Chapter 47 - Synucleinopathies and Tauopathies

Abstract

α-Synuclein, β-synuclein, and γ-synuclein range from 127 to 140 amino acids in length, and are 55%–62% identical in sequence with a similar domain organization. They are encoded by three genes located on chromosomes 4q23 ( SNCA ), 5q35 ( SNCB ), and 10q21 ( SNCC ). By immunohistochemistry, α- and β-synucleins are abundant and concentrated in nerve terminals, with little staining of cell bodies and dendrites. Ultrastructurally, they are found in close proximity to synaptic vesicles. In contrast, γ-synuclein is present throughout the nerve cells in many brain regions. For a long time, synucleins were believed to have little ordered structure. However, recent work has shown that native α-synuclein is a homotetramer with a predominantly α-helical conformation. Synucleins are only identified in ver­tebrates.
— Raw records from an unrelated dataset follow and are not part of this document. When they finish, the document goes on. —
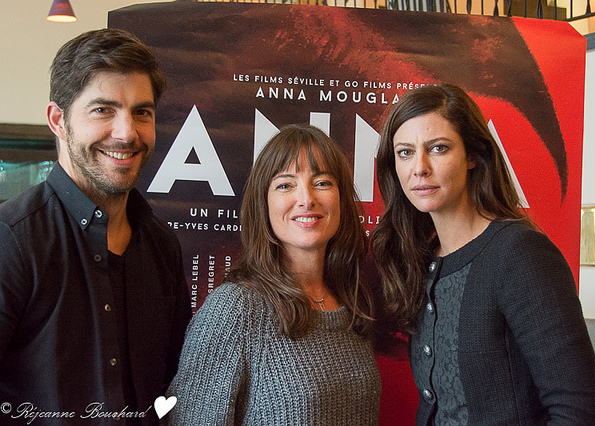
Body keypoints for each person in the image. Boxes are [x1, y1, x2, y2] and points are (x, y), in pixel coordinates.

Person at [370, 84, 595, 425]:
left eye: (438, 148)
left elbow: (581, 414)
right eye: (405, 152)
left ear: (472, 156)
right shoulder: (422, 260)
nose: (419, 167)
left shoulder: (520, 254)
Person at [0, 29, 191, 425]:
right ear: (58, 120)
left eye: (142, 112)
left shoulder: (162, 246)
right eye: (103, 110)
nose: (127, 133)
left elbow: (176, 385)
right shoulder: (11, 239)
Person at [166, 124, 381, 425]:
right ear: (263, 204)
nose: (306, 199)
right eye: (285, 185)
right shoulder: (234, 309)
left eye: (322, 183)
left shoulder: (351, 300)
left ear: (342, 200)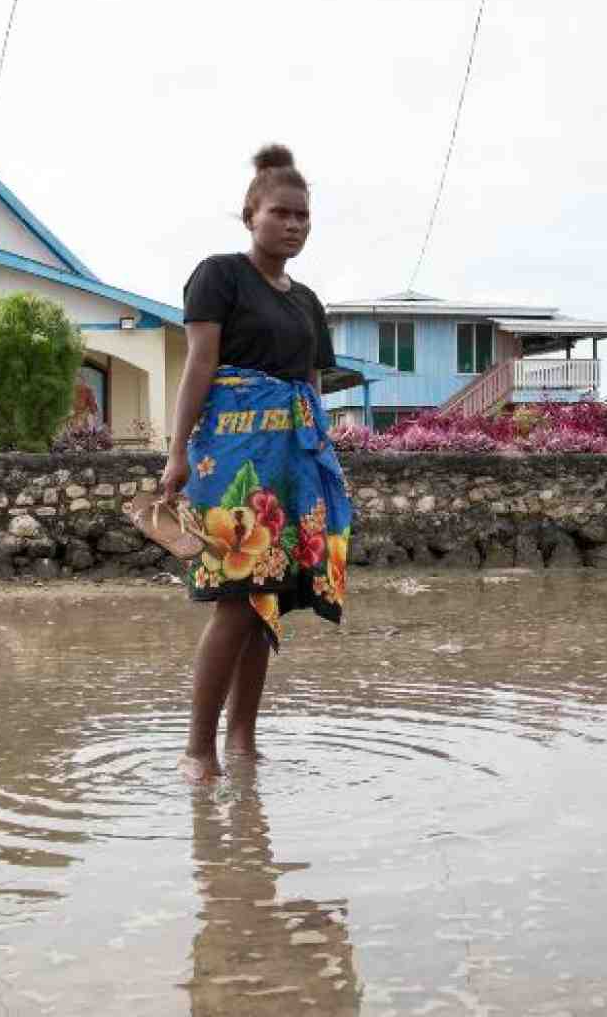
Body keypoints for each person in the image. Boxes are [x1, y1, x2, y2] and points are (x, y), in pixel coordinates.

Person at [159, 144, 352, 784]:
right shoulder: (220, 276)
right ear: (251, 216)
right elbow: (199, 366)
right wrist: (177, 453)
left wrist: (321, 464)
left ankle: (242, 740)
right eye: (281, 213)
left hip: (292, 461)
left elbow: (311, 389)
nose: (293, 225)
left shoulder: (308, 303)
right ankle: (197, 750)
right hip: (231, 458)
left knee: (267, 600)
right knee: (237, 596)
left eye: (303, 215)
A neurodegenerative pathway leading from soluble to insoluble, filamentous tau is central to the neurodegenerative process in the human tauopathies. The availability of animal models exhibiting the essential molecular and cellular fea­tures of the human diseases has opened the way to a detailed understanding of the neurodegenerative process and the iden­tification of genetic and pharmacological modifiers. Besides hyperphosphorylation and aggregation, clearance of tau, immunotherapy, cell replacement, and microtubule stabilization are being pursued as potential therapies.